To find real solutions of
$\left(\frac{9}{10}\right)^x = -3 + x -x^2$
I differentiate it to get
$\left(\frac {9}{10}\right)^x log(\frac{9}{10})-1 + 2x=0 $
As x goes to $+\infty$ this goes to $+\infty$ and as $x$ goes to $-\infty$ it goes to $-\infty$. So real root should be 1. But i am not sure whether it has more than 1.
Thanks
The function $-3+x-x^2$ is always negative, so there are no solutions.
Beside pre-kidney's answer which is clear, considering the function $$f(x)=\left(\frac{9}{10}\right)^x +3 -x+x^2$$ you properly obtained for the derivative $$f'(x)=\left(\frac {9}{10}\right)^x \log(\frac{9}{10})-1 + 2x$$ I shall add that $$f''(x)=\left(\frac{9}{10}\right)^x \log ^2\left(\frac{10}{9}\right)+2 $$ which is always positive.
The derivative cancels close to $x=0.450$ but, for this value, $f(x)=3.706$ and $f''(x)=2.010$. SO, the function just goes through this minimum point.
Edit
You probably noticed that $f(x)$ looks more or less like a parabola.
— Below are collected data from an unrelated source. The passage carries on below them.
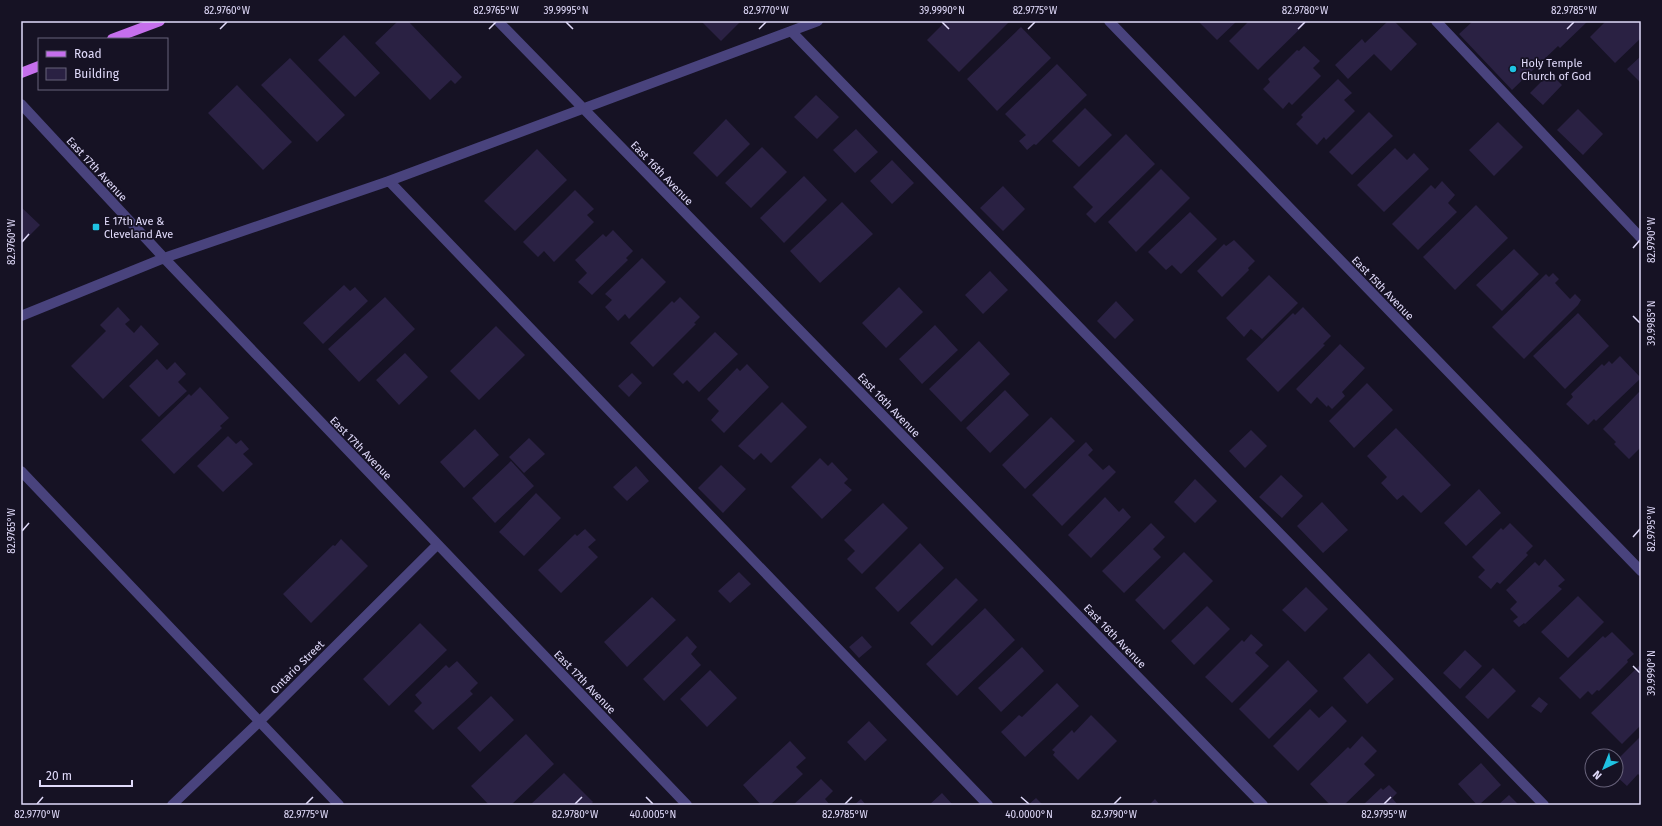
<svg xmlns="http://www.w3.org/2000/svg" width="1662" height="826" viewBox="0 0 1662 826" font-family="'Fira Sans',sans-serif">
<style>
.building{fill:#2a2143}
.lines{fill:none;stroke-linecap:round;stroke-linejoin:round}
.minor{stroke:#49437d;stroke-width:10}
.major{stroke:#c56fec;stroke-width:10}
.ticks{fill:none;stroke:#e0dafa;stroke-width:1.5}
.poi-dot{fill:#1fc2e2;stroke:#161224;stroke-width:1.5}
.labels{text-anchor:middle;stroke-width:3.5;stroke-linejoin:round;paint-order:stroke}
.poi-label{font-size:11px;fill:#e0dafa;stroke:#161224;text-anchor:start}
.street-label{font-size:11px;fill:#e0dafa;stroke:#161224}
.neatline{fill:none;stroke:#e0dafa;stroke-width:1.5}
.ticks-label{font-size:10px;text-anchor:middle;fill:#e0dafa}
</style>
<rect width="100%" height="100%" fill="#161224"/>
<path class="building" d="M 398,21 L 408,21 L 462,77 L 455,84 L 451,80 L 430,100 L 375,43 Z
M 701,21 L 741,21 L 721,41 Z
M 946,21 L 1010,21 L 959,72 L 927,40 Z
M 1198,21 L 1237,21 L 1217,40 Z
M 1249,21 L 1308,21 L 1258,70 L 1229,41 Z
M 1388,21 L 1394,21 L 1417,44 L 1391,71 L 1374,54 L 1348,79 L 1335,65 L 1362,39 L 1365,43 Z
M 1473,21 L 1588,21 L 1560,48 L 1558,46 L 1512,90 L 1459,34 Z
M 1606,21 L 1641,21 L 1641,38 L 1615,63 L 1590,37 Z
M 1021,27 L 1051,58 L 997,111 L 967,79 Z
M 344,35 L 380,73 L 355,97 L 318,60 Z
M 1304,46 L 1320,61 L 1313,68 L 1321,76 L 1292,105 L 1289,102 L 1283,109 L 1263,89 L 1270,82 L 1268,79 L 1297,50 L 1299,51 Z
M 1641,56 L 1641,83 L 1627,69 Z
M 290,58 L 345,115 L 317,142 L 261,85 Z
M 1057,64 L 1087,95 L 1036,145 L 1034,144 L 1027,150 L 1019,141 L 1026,135 L 1005,114 Z
M 1550,73 L 1562,85 L 1543,105 L 1530,93 Z
M 1338,79 L 1352,93 L 1344,100 L 1355,111 L 1326,140 L 1324,137 L 1317,145 L 1296,124 L 1303,117 L 1301,115 Z
M 237,85 L 292,142 L 263,170 L 208,113 Z
M 816,95 L 839,117 L 817,139 L 794,117 Z
M 1085,108 L 1112,135 L 1079,167 L 1052,141 Z
M 1578,109 L 1603,134 L 1583,155 L 1557,130 Z
M 1369,112 L 1393,136 L 1352,175 L 1329,152 Z
M 726,119 L 750,144 L 717,177 L 693,153 Z
M 1498,122 L 1523,147 L 1494,176 L 1469,150 Z
M 856,129 L 878,152 L 855,173 L 833,150 Z
M 1126,134 L 1155,164 L 1095,223 L 1086,214 L 1093,207 L 1073,187 Z
M 762,147 L 787,172 L 751,208 L 725,183 Z
M 1395,148 L 1407,160 L 1414,153 L 1429,169 L 1384,212 L 1357,185 Z
M 537,149 L 567,180 L 515,231 L 484,201 Z
M 892,160 L 914,183 L 892,204 L 870,181 Z
M 1161,169 L 1190,198 L 1136,252 L 1108,222 Z
M 804,176 L 827,200 L 784,243 L 760,218 Z
M 1442,181 L 1455,195 L 1448,203 L 1457,212 L 1418,250 L 1392,224 L 1431,185 L 1435,189 Z
M 1003,186 L 1025,209 L 1003,231 L 980,208 Z
M 575,190 L 594,209 L 587,215 L 594,222 L 554,262 L 544,251 L 538,257 L 523,242 Z
M 842,202 L 873,234 L 820,283 L 790,251 Z
M 1476,205 L 1508,238 L 1455,290 L 1423,257 Z
M 21,207 L 40,225 L 21,244 Z
M 1190,212 L 1217,239 L 1181,274 L 1172,265 L 1166,270 L 1148,252 Z
M 613,230 L 633,251 L 626,258 L 628,260 L 592,295 L 578,282 L 587,273 L 575,260 L 603,234 L 606,237 Z
M 1234,240 L 1255,261 L 1248,268 L 1249,270 L 1222,297 L 1197,271 L 1224,244 L 1226,246 Z
M 1514,249 L 1539,274 L 1502,311 L 1476,285 Z
M 642,258 L 666,282 L 629,319 L 625,314 L 618,321 L 605,307 L 612,300 L 605,294 Z
M 990,271 L 1008,290 L 983,314 L 965,295 Z
M 1553,273 L 1559,279 L 1555,283 L 1570,299 L 1575,294 L 1581,300 L 1578,305 L 1524,359 L 1492,327 L 1546,274 L 1549,277 Z
M 1269,275 L 1298,303 L 1262,339 L 1251,329 L 1244,337 L 1226,318 Z
M 344,285 L 350,291 L 355,287 L 368,301 L 323,344 L 303,323 Z
M 899,287 L 923,312 L 886,348 L 862,323 Z
M 385,297 L 415,329 L 359,382 L 328,349 Z
M 680,297 L 700,317 L 694,323 L 696,324 L 653,367 L 630,343 L 672,301 L 674,303 Z
M 1116,301 L 1134,320 L 1115,339 L 1097,321 Z
M 118,307 L 130,320 L 125,324 L 134,333 L 141,325 L 159,344 L 103,399 L 71,366 L 106,331 L 100,325 Z
M 1303,307 L 1331,336 L 1323,344 L 1325,345 L 1278,392 L 1246,359 L 1293,313 L 1295,315 Z
M 1578,313 L 1609,346 L 1565,389 L 1533,356 Z
M 935,325 L 958,350 L 922,384 L 899,359 Z
M 496,326 L 525,355 L 479,400 L 450,371 Z
M 715,332 L 738,354 L 699,392 L 687,380 L 683,384 L 673,374 Z
M 979,341 L 1010,374 L 961,422 L 929,389 Z
M 1340,344 L 1365,368 L 1342,392 L 1345,396 L 1332,409 L 1328,405 L 1327,407 L 1317,397 L 1311,404 L 1296,389 Z
M 405,353 L 428,377 L 399,405 L 376,380 Z
M 1620,356 L 1641,378 L 1596,421 L 1594,419 L 1588,425 L 1566,404 L 1573,397 L 1571,394 L 1602,364 L 1604,366 L 1609,361 L 1612,364 Z
M 157,359 L 167,370 L 175,362 L 186,374 L 178,382 L 187,391 L 159,417 L 129,386 Z
M 747,364 L 769,387 L 724,433 L 711,420 L 719,411 L 707,399 L 737,368 L 740,371 Z
M 632,373 L 642,383 L 629,397 L 618,386 Z
M 1367,383 L 1393,410 L 1354,448 L 1329,421 Z
M 200,387 L 229,418 L 220,426 L 222,428 L 174,474 L 141,440 L 189,394 L 191,396 Z
M 1005,390 L 1029,415 L 990,453 L 966,428 Z
M 1639,392 L 1641,393 L 1641,447 L 1629,459 L 1614,444 L 1616,442 L 1603,429 Z
M 782,402 L 807,427 L 771,463 L 761,453 L 754,460 L 738,446 Z
M 1051,417 L 1075,441 L 1025,489 L 1002,465 Z
M 1396,428 L 1451,485 L 1421,513 L 1403,495 L 1397,500 L 1381,483 L 1387,477 L 1367,456 Z
M 475,429 L 499,455 L 464,488 L 440,462 Z
M 1251,430 L 1267,446 L 1245,468 L 1229,451 Z
M 228,436 L 236,444 L 241,440 L 249,449 L 243,454 L 253,464 L 223,492 L 197,466 Z
M 529,438 L 545,454 L 524,473 L 509,457 Z
M 1086,442 L 1093,450 L 1088,455 L 1103,470 L 1109,465 L 1116,472 L 1062,526 L 1032,495 Z
M 820,458 L 828,466 L 832,462 L 848,479 L 844,483 L 852,490 L 822,519 L 791,487 Z
M 511,461 L 534,486 L 495,523 L 472,498 Z
M 721,465 L 746,489 L 723,513 L 698,488 Z
M 636,466 L 649,481 L 627,501 L 613,487 Z
M 1281,475 L 1303,496 L 1282,518 L 1259,497 Z
M 1195,479 L 1217,501 L 1195,523 L 1174,502 Z
M 1479,489 L 1501,513 L 1466,546 L 1444,523 Z
M 536,493 L 561,518 L 524,556 L 499,532 Z
M 1105,497 L 1119,512 L 1123,508 L 1131,517 L 1091,558 L 1068,535 Z
M 1322,502 L 1348,530 L 1323,553 L 1297,526 Z
M 883,503 L 908,528 L 862,574 L 847,559 L 855,551 L 844,540 Z
M 1151,523 L 1165,537 L 1153,549 L 1161,557 L 1124,593 L 1102,571 Z
M 1510,523 L 1533,546 L 1526,553 L 1528,555 L 1500,584 L 1497,582 L 1491,589 L 1478,577 L 1485,570 L 1472,557 L 1501,528 L 1503,530 Z
M 585,529 L 596,540 L 588,547 L 598,557 L 561,593 L 538,570 L 575,534 L 577,536 Z
M 341,539 L 368,566 L 311,623 L 283,594 L 333,545 L 335,546 Z
M 920,543 L 944,568 L 898,612 L 875,588 Z
M 1184,552 L 1213,581 L 1164,630 L 1135,600 Z
M 1545,559 L 1565,580 L 1558,586 L 1562,589 L 1525,624 L 1524,623 L 1519,627 L 1513,621 L 1518,617 L 1510,609 L 1517,602 L 1506,590 L 1535,562 L 1539,566 Z
M 739,572 L 751,584 L 730,603 L 718,591 Z
M 956,578 L 978,600 L 932,646 L 910,623 Z
M 1306,587 L 1328,609 L 1305,632 L 1282,610 Z
M 1578,596 L 1604,622 L 1568,658 L 1541,632 Z
M 652,597 L 676,620 L 627,667 L 604,642 Z
M 1207,606 L 1230,629 L 1194,665 L 1171,641 Z
M 985,608 L 1015,640 L 957,696 L 926,664 Z
M 420,623 L 447,650 L 389,706 L 363,679 Z
M 1612,632 L 1634,654 L 1627,660 L 1628,662 L 1599,691 L 1597,690 L 1592,695 L 1588,691 L 1580,699 L 1559,678 L 1603,636 L 1605,638 Z
M 1251,634 L 1263,645 L 1255,653 L 1269,666 L 1232,703 L 1205,677 L 1242,640 L 1244,642 Z
M 687,636 L 697,647 L 691,654 L 701,665 L 664,701 L 643,679 Z
M 862,636 L 872,647 L 859,658 L 849,647 Z
M 1022,647 L 1044,671 L 1001,712 L 978,688 Z
M 1465,650 L 1482,666 L 1460,689 L 1443,673 Z
M 1369,653 L 1394,679 L 1367,704 L 1343,678 Z
M 1288,660 L 1318,691 L 1269,739 L 1239,709 Z
M 457,661 L 478,683 L 470,691 L 473,694 L 433,730 L 414,711 L 422,703 L 415,695 L 446,665 L 449,668 Z
M 1641,664 L 1641,725 L 1622,744 L 1591,713 Z
M 1493,668 L 1516,691 L 1488,719 L 1465,697 Z
M 710,670 L 737,698 L 707,727 L 680,699 Z
M 1057,683 L 1079,706 L 1025,757 L 1001,732 L 1019,715 L 1022,717 Z
M 491,696 L 514,720 L 480,752 L 457,728 Z
M 1539,697 L 1548,704 L 1541,713 L 1531,706 Z
M 1332,706 L 1347,721 L 1298,771 L 1273,746 L 1310,709 L 1319,718 Z
M 1091,715 L 1117,741 L 1078,780 L 1053,755 L 1055,752 L 1052,750 L 1072,730 L 1074,733 Z
M 869,721 L 887,740 L 865,761 L 847,742 Z
M 526,734 L 554,764 L 511,805 L 489,805 L 471,786 Z
M 1362,736 L 1377,751 L 1364,764 L 1375,775 L 1344,805 L 1330,805 L 1310,784 L 1348,747 L 1350,749 Z
M 1641,736 L 1641,777 L 1638,774 L 1627,786 L 1616,776 L 1616,761 Z
M 790,741 L 806,758 L 796,767 L 803,774 L 770,805 L 761,805 L 743,785 Z
M 1481,763 L 1501,785 L 1479,805 L 1477,805 L 1458,784 Z
M 564,773 L 593,802 L 590,805 L 530,805 Z
M 821,779 L 833,791 L 825,799 L 830,805 L 793,805 Z
M 1389,785 L 1397,793 L 1392,798 L 1398,805 L 1363,805 L 1381,788 L 1383,790 Z
M 942,793 L 953,805 L 929,805 Z
M 1509,795 L 1519,805 L 1498,805 Z
M 1036,798 L 1043,805 L 1028,805 Z
M 861,799 L 866,805 L 854,805 Z
M 1155,799 L 1160,805 L 1149,805 Z"/>
<g class="lines">
<path class="minor" d="M 498,21 L 1263,805
M 1109,21 L 1641,571
M 1436,21 L 1641,238
M 791,31 L 1544,805
M 21,104 L 164,258 L 687,805
M 389,181 L 988,805
M 21,316 L 164,258 L 389,181 L 818,21
M 21,471 L 339,805
M 172,805 L 260,721 L 437,545"/>
<path class="major" d="M 112,39 L 160,21
M 21,73 L 39,66"/>
</g>
<path class="ticks" d="M 566,22 L 573,29M 942,22 L 949,29M 220,29 L 227,22M 489,29 L 496,22M 759,29 L 766,22M 1028,29 L 1035,22M 1298,29 L 1305,22M 1567,29 L 1574,22M 22,242 L 29,234M 1633,248 L 1640,240M 1633,316 L 1640,323M 22,531 L 29,523M 1633,537 L 1640,529M 1633,666 L 1640,673M 646,797 L 653,804M 1021,797 L 1029,804M 37,804 L 43,797M 306,804 L 313,797M 575,804 L 582,797M 845,804 L 852,797M 1114,804 L 1121,797M 1384,804 L 1391,797"/>
<g class="poi-dot">
<circle cx="1513" cy="69" r="4"/>
<rect x="92" y="223" width="8" height="8" rx="2"/>
</g>
<g class="labels">
<g class="poi-label">
<text x="1521" y="67">Holy Temple<tspan x="1521" dy="13">Church of God</tspan></text>
<text x="104" y="225">E 17th Ave &amp;<tspan x="104" dy="13">Cleveland Ave</tspan></text>
</g>
<g class="street-label">
<text transform="translate(97 169) rotate(47)" y="4">East 17th Avenue</text>
<text transform="translate(662 173) rotate(46)" y="4">East 16th Avenue</text>
<text transform="translate(1383 288) rotate(46)" y="4">East 15th Avenue</text>
<text transform="translate(889 405) rotate(46)" y="4">East 16th Avenue</text>
<text transform="translate(361 448) rotate(46)" y="4">East 17th Avenue</text>
<text transform="translate(1115 636) rotate(46)" y="4">East 16th Avenue</text>
<text transform="translate(297 667) rotate(-45)" y="4">Ontario Street</text>
<text transform="translate(585 682) rotate(46)" y="4">East 17th Avenue</text>
</g>
</g>
<rect width="1662" height="826" fill="none" stroke="#161224" stroke-width="44"/>
<rect x="38" y="38" width="130" height="52" fill="#161224" stroke="#67627a"/>
<rect x="46" y="51" width="20" height="6" fill="#c56fec" stroke="#67627a"/>
<text x="74" y="58" font-size="12" fill="#e0dafa">Road</text>
<rect x="46" y="68" width="20" height="12" fill="#2a2143" stroke="#67627a"/>
<text x="74" y="78" font-size="12" fill="#e0dafa">Building</text>
<g transform="translate(1604 768) rotate(223)"><circle r="19" fill="#161224" stroke="#67627a"/>
<path d="M0-3L7 15L0 10L-7 15Z" fill="#1fc2e2"/>
<text y="-6" font-size="11" font-weight="bold" text-anchor="middle" fill="#e0dafa">N</text>
</g>
<path d="M40 780v6h92v-6" fill="none" stroke="#e0dafa" stroke-width="2"/>
<text x="46" y="780" font-size="12" fill="#e0dafa" stroke="#161224" stroke-width="3" paint-order="stroke">20 m</text>
<rect x="22" y="22" width="1618" height="782" class="neatline"/>
<g class="ticks-label">
<text x="227" y="14">82.9760°W</text>
<text x="496" y="14">82.9765°W</text>
<text x="566" y="14">39.9995°N</text>
<text x="766" y="14">82.9770°W</text>
<text x="942" y="14">39.9990°N</text>
<text x="1035" y="14">82.9775°W</text>
<text x="1305" y="14">82.9780°W</text>
<text x="1574" y="14">82.9785°W</text>
<text transform="translate(1651 240) rotate(-90)" y="4">82.9790°W</text>
<text transform="translate(11 242) rotate(-90)" y="4">82.9760°W</text>
<text transform="translate(1651 323) rotate(-90)" y="4">39.9985°N</text>
<text transform="translate(1651 529) rotate(-90)" y="4">82.9795°W</text>
<text transform="translate(11 531) rotate(-90)" y="4">82.9765°W</text>
<text transform="translate(1651 673) rotate(-90)" y="4">39.9990°N</text>
<text x="37" y="818">82.9770°W</text>
<text x="306" y="818">82.9775°W</text>
<text x="575" y="818">82.9780°W</text>
<text x="653" y="818">40.0005°N</text>
<text x="845" y="818">82.9785°W</text>
<text x="1029" y="818">40.0000°N</text>
<text x="1114" y="818">82.9790°W</text>
<text x="1384" y="818">82.9795°W</text>
</g>
</svg>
Just for fun, let us build the Taylor series around $x=0$. We obtain $$f(x)=4- \left(1+\log \left(\frac{10}{9}\right)\right)x+ \left(1+\frac{1}{2} \log ^2\left(\frac{10}{9}\right)\right)x^2+O\left(x^3\right)$$ Plot the function and this approximation for $-10\leq x \leq 10$; you will be amazed to see how close they are.